Pontianak, 29 Juni 2026 – Direktorat Reserse Kriminal Umum (Ditreskrimum) Polda Kalimantan Barat bersama Satuan Reserse Kriminal (Satreskrim) Polres jajaran berhasil menyelesaikan 816 perkara pidana dari total 1.111 laporan polisi yang diterima sepanjang periode Januari hingga Juni 2026.
Capaian tersebut disampaikan sebagai bentuk transparansi kinerja kepolisian sekaligus komitmen Polda Kalimantan Barat dalam memberikan pelayanan penegakan hukum yang profesional, responsif, transparan, dan berkeadilan kepada masyarakat.
Selama semester pertama tahun 2026, tindak pidana yang paling banyak ditangani masih didominasi oleh kasus pencurian dengan pemberatan (curat) sebanyak 247 kasus, pencurian biasa sebanyak 237 kasus, penggelapan sebanyak 136 kasus, pencurian kendaraan bermotor (curanmor) sebanyak 131 kasus, serta penipuan sebanyak 75 kasus.
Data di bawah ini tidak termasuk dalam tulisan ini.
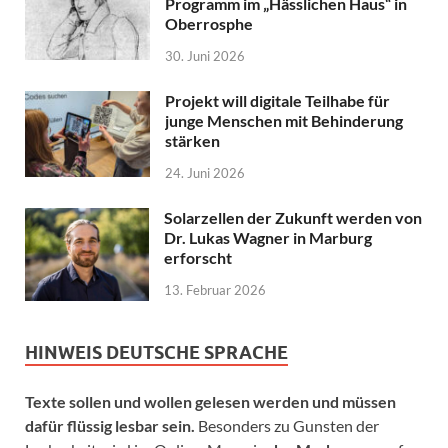
Programm im „Hässlichen Haus“ in
Oberrosphe
30. Juni 2026
Projekt will digitale Teilhabe für
junge Menschen mit Behinderung
stärken
24. Juni 2026
Solarzellen der Zukunft werden von
Dr. Lukas Wagner in Marburg
erforscht
13. Februar 2026
HINWEIS DEUTSCHE SPRACHE
Texte sollen und wollen gelesen werden und müssen
dafür flüssig lesbar sein.
Besonders zu Gunsten der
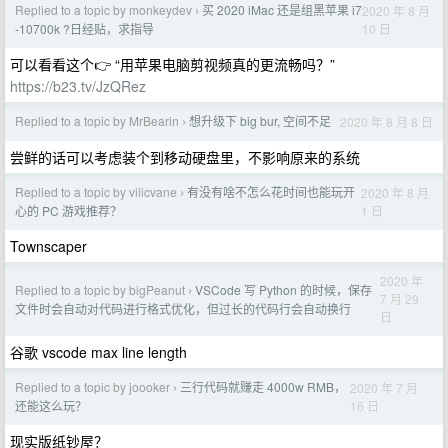
Replied to a topic by monkeydev
买 2020 iMac 还是组黑苹果 i7
2020 年 8 月
›
10 日
-10700k ?日经贴，求指导
可以看看这个👉 “用苹果电脑剪视频真的更流畅吗？”
https://b23.tv/JzQRez
Replied to a topic by MrBearin
想升级下 big bur, 空间不足
2020 年 8 月 8 日
›
尝鲜的话可以考虑装个到移动硬盘里，不影响原来的系统
Replied to a topic by vilicvane
有没有啥不怎么花时间也能玩开
2020 年 8 月
›
1 日
心的 PC 游戏推荐？
Townscaper
2020 年
Replied to a topic by bigPeanut
VSCode 写 Python 的时候，保存
›
7 月 29
文件时会自动对代码进行格式优化，但过长的代码行会自动换行
日
谷歌 vscode max line length
Replied to a topic by joooker
三行代码就赚走 4000w RMB，
2020 年 7 月
›
16 日
还能这么玩？
现实版纸钞屋？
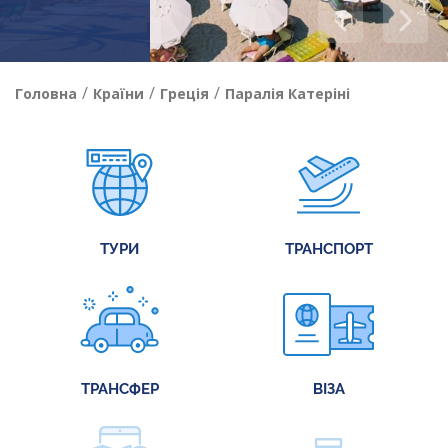
/
/
/
Головна
Країни
Греція
Паралія Катеріні
ТУРИ
ТРАНСПОРТ
ТРАНСФЕР
ВІЗА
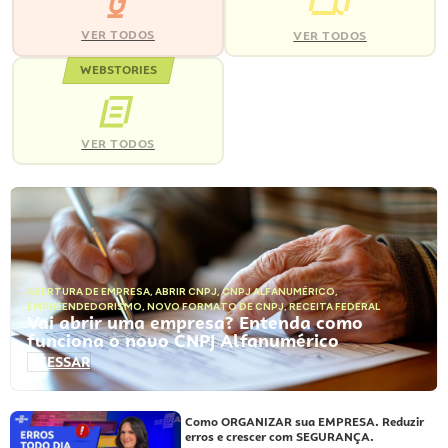
VER TODOS
VER TODOS
WEBSTORIES
VER TODOS
ABERTURA DE EMPRESA
,
ABRIR CNPJ
,
CNPJ ALFANUMÉRICO
,
EMPREENDEDORISMO
,
NOVO FORMATO DE CNPJ
,
RECEITA FEDERAL
Vai abrir uma empresa? Entenda como
funciona o novo CNPJ Alfanumérico
ACESSAR
Como ORGANIZAR sua EMPRESA. Reduzir
erros e crescer com SEGURANÇA.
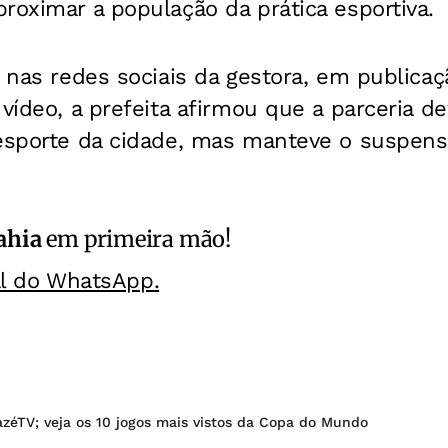
roximar a população da prática esportiva.
o nas redes sociais da gestora, em publica
 vídeo, a prefeita afirmou que a parceria de
 esporte da cidade, mas manteve o suspens
ahia
em primeira mão!
al do WhatsApp.
zéTV; veja os 10 jogos mais vistos da Copa do Mundo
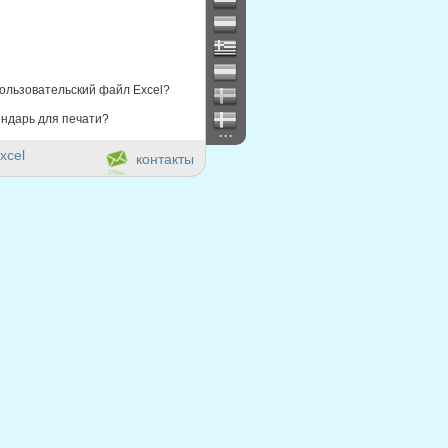
ользовательский файл Excel?
ндарь для печати?
...
xcel
контакты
Aktivasi Kembali URC Perkuat Penanganan Kejahatan
Sebagai bagian dari upaya meningkatkan efektivitas penanganan tindak pidana, sejak Mei 2026 Ditreskrimum Polda Kalbar kembali mengaktifkan Unit Reaksi Cepat (URC) di tingkat Polda maupun Polres jajaran.
Hingga akhir Juni 2026, URC berhasil mengungkap 103 perkara, yang terdiri dari berbagai kasus tindak pidana, khususnya kejahatan konvensional yang menjadi perhatian masyarakat. Dalam pengungkapan tersebut, petugas mengamankan 147 orang tersangka beserta sejumlah barang bukti hasil tindak pidana.
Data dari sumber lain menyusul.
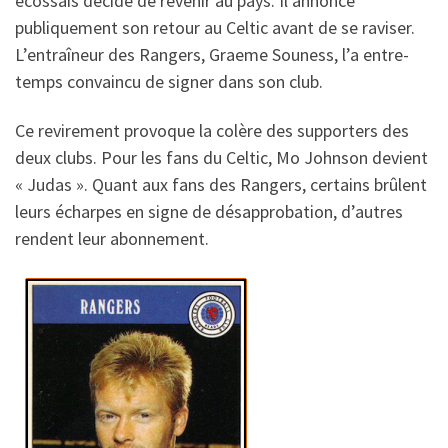
écossais décide de revenir au pays. Il annonce
publiquement son retour au Celtic avant de se raviser.
L’entraîneur des Rangers, Graeme Souness, l’a entre-
temps convaincu de signer dans son club.
Ce revirement provoque la colère des supporters des
deux clubs. Pour les fans du Celtic, Mo Johnson devient
« Judas ». Quant aux fans des Rangers, certains brûlent
leurs écharpes en signe de désapprobation, d’autres
rendent leur abonnement.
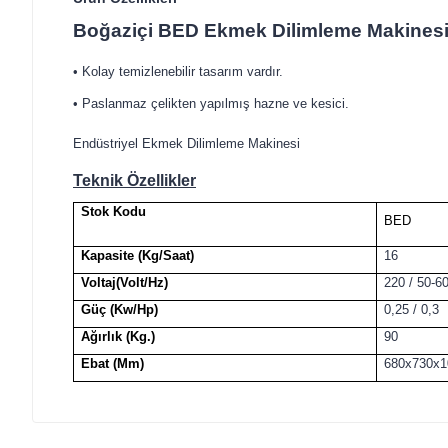
Boğaziçi BED Ekmek Dilimleme Makines
• Kolay temizlenebilir tasarım vardır.
• Paslanmaz çelikten yapılmış hazne ve kesici.
Endüstriyel Ekmek Dilimleme Makinesi
Teknik Özellikler
Stok Kodu
BED
Kapasite (Kg/Saat)
16
Voltaj(Volt/Hz)
220 / 50-6
Güç (Kw/Hp)
0,25 / 0,3
Ağırlık (Kg.)
90
Ebat (Mm)
680x730x1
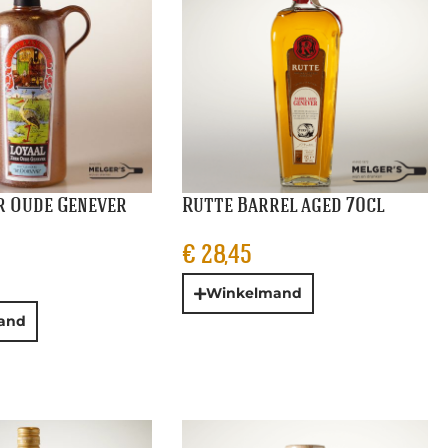
r Oude Genever
Rutte Barrel aged 70cl
€
28,45
Winkelmand
and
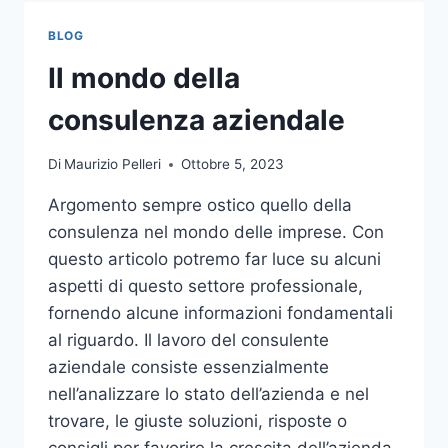
TOCCO
DI
BLOG
CLASSE
PER
Il mondo della
L’ARREDO
DEL
consulenza aziendale
GIARDINO
Di
Maurizio Pelleri
Ottobre 5, 2023
Argomento sempre ostico quello della
consulenza nel mondo delle imprese. Con
questo articolo potremo far luce su alcuni
aspetti di questo settore professionale,
fornendo alcune informazioni fondamentali
al riguardo. Il lavoro del consulente
aziendale consiste essenzialmente
nell’analizzare lo stato dell’azienda e nel
trovare, le giuste soluzioni, risposte o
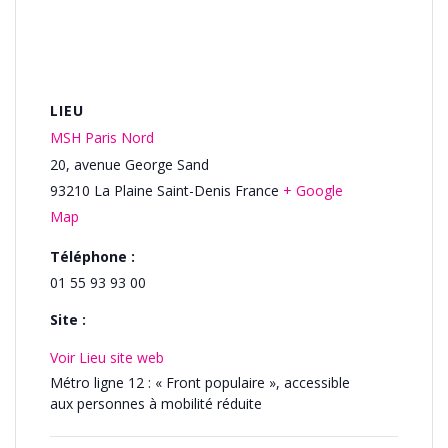
LIEU
MSH Paris Nord
20, avenue George Sand
93210
La Plaine Saint-Denis
France
+ Google
Map
Téléphone :
01 55 93 93 00
Site :
Voir Lieu site web
Métro ligne 12 : « Front populaire », accessible
aux personnes à mobilité réduite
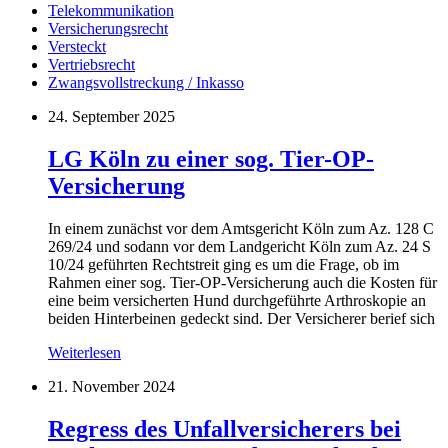
Telekommunikation
Versicherungsrecht
Versteckt
Vertriebsrecht
Zwangsvollstreckung / Inkasso
24. September 2025
LG Köln zu einer sog. Tier-OP-
Versicherung
In einem zunächst vor dem Amtsgericht Köln zum Az. 128 C
269/24 und sodann vor dem Landgericht Köln zum Az. 24 S
10/24 geführten Rechtstreit ging es um die Frage, ob im
Rahmen einer sog. Tier-OP-Versicherung auch die Kosten für
eine beim versicherten Hund durchgeführte Arthroskopie an
beiden Hinterbeinen gedeckt sind. Der Versicherer berief sich
Weiterlesen
21. November 2024
Regress des Unfallversicherers bei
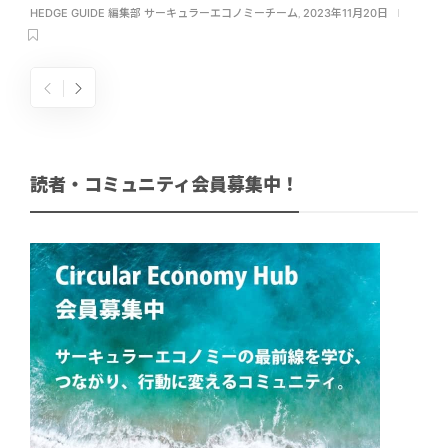
HEDGE GUIDE 編集部 サーキュラーエコノミーチーム
,
2023年11月20日
読者・コミュニティ会員募集中！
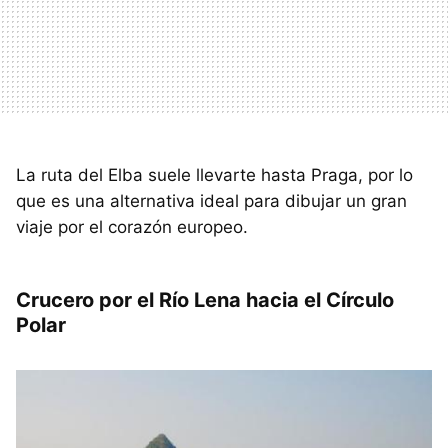
La ruta del Elba suele llevarte hasta Praga, por lo
que es una alternativa ideal para dibujar un gran
viaje por el corazón europeo.
Crucero por el Río Lena hacia el Círculo
Polar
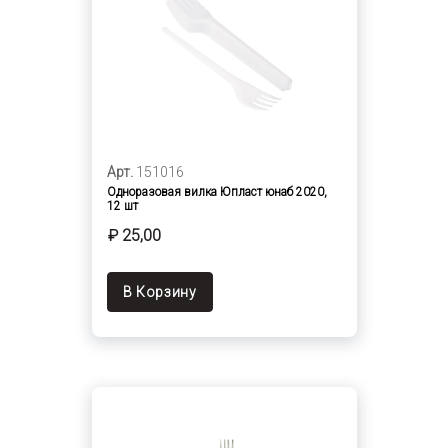
Арт.
151016
Одноразовая вилка Юпласт юнаб 2020,
12 шт
₽ 25,00
В Корзину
Keberhasilan tersebut turut menyelamatkan potensi kerugian masyarakat yang diperkirakan mencapai Rp832.499.100.
Salah Satu Kasus Menonjol Masih Dalam Proses Penyidikan
Selain capaian pengungkapan perkara, Ditreskrimum Polda Kalbar juga tengah menangani salah satu perkara dugaan penipuan yang masih dalam proses penyidikan.
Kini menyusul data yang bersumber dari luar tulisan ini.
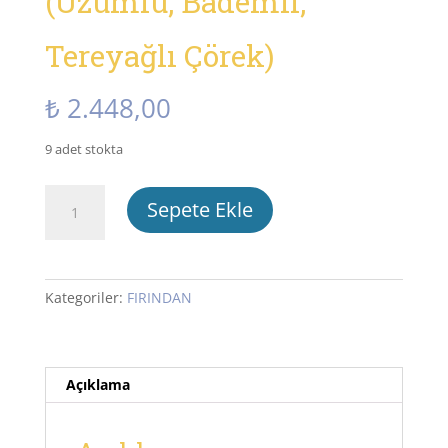
(Üzümlü, Bademli,
Tereyağlı Çörek)
₺
2.448,00
9 adet stokta
NOKUL-
Sepete Ekle
Bademli
(Üzümlü,
Bademli,
Tereyağlı
Kategoriler:
FIRINDAN
Çörek)
adet
Açıklama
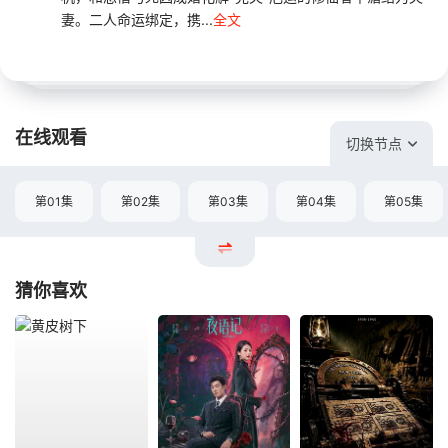
妻。二人命运绑定，携...
全文
在线观看
切换节点
第01集
第02集
第03集
第04集
第05集
猜你喜欢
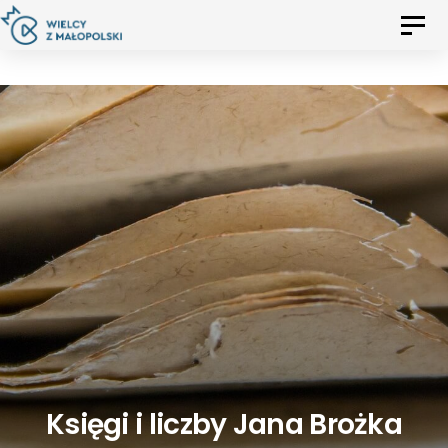
Skip
Skip
Toggl
to
navig
primary
links
navigation
Skip
to
content
Księgi i liczby Jana Brożka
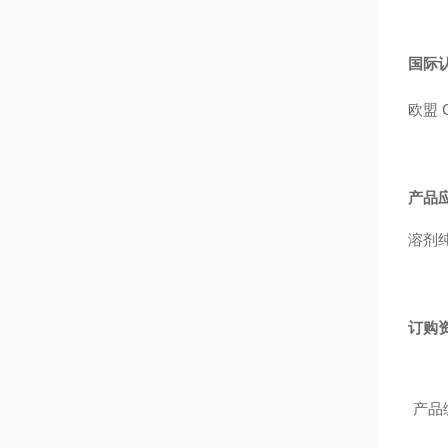
国际
欧盟
产品
溶剂
订购
产品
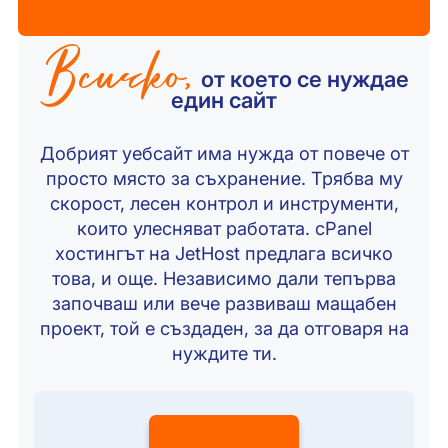
Всичко,
от което се нуждае
един сайт
Добрият уебсайт има нужда от повече от
просто място за съхранение. Трябва му
скорост, лесен контрол и инструменти,
които улесняват работата. cPanel
хостингът на JetHost предлага всичко
това, и още. Независимо дали тепърва
започваш или вече развиваш мащабен
проект, той е създаден, за да отговаря на
нуждите ти.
Perkara tersebut berkaitan dengan dugaan penyalahgunaan identitas masyarakat dalam proses pengajuan fasilitas pembiayaan. Penyidik saat ini masih melakukan pendalaman terhadap seluruh fakta, alat bukti, serta pihak-pihak yang diduga terlibat guna memastikan proses penegakan hukum berjalan secara profesional dan sesuai ketentuan yang berlaku.
Karena proses penyidikan masih berlangsung, Polda Kalimantan Barat belum dapat menyampaikan informasi lebih rinci guna menjaga kepentingan penyidikan serta melindungi hak seluruh pihak yang terkait.
Partisipasi Masyarakat Sangat Berperan
Keberhasilan pengungkapan berbagai perkara tidak terlepas dari dukungan dan partisipasi aktif masyarakat yang memberikan informasi kepada kepolisian.
Polda Kalimantan Barat mengimbau masyarakat agar selalu meningkatkan kewaspadaan terhadap berbagai bentuk tindak pidana, tidak mudah percaya terhadap tawaran yang menjanjikan keuntungan secara tidak wajar, selalu mengamankan kendaraan maupun barang berharga, memanfaatkan perangkat keamanan di lingkungan tempat tinggal, serta segera melaporkan apabila mengetahui atau menjadi korban tindak pidana melalui kantor kepolisian terdekat maupun layanan Kepolisian 110.
Polda Kalimantan Barat berkomitmen untuk terus meningkatkan profesionalisme, transparansi, dan kualitas pelayanan kepada masyarakat dalam rangka mewujudkan penegakan hukum yang berkeadilan serta menjaga situasi keamanan dan ketertiban masyarakat yang aman dan kondusif di wilayah Kalimantan Barat.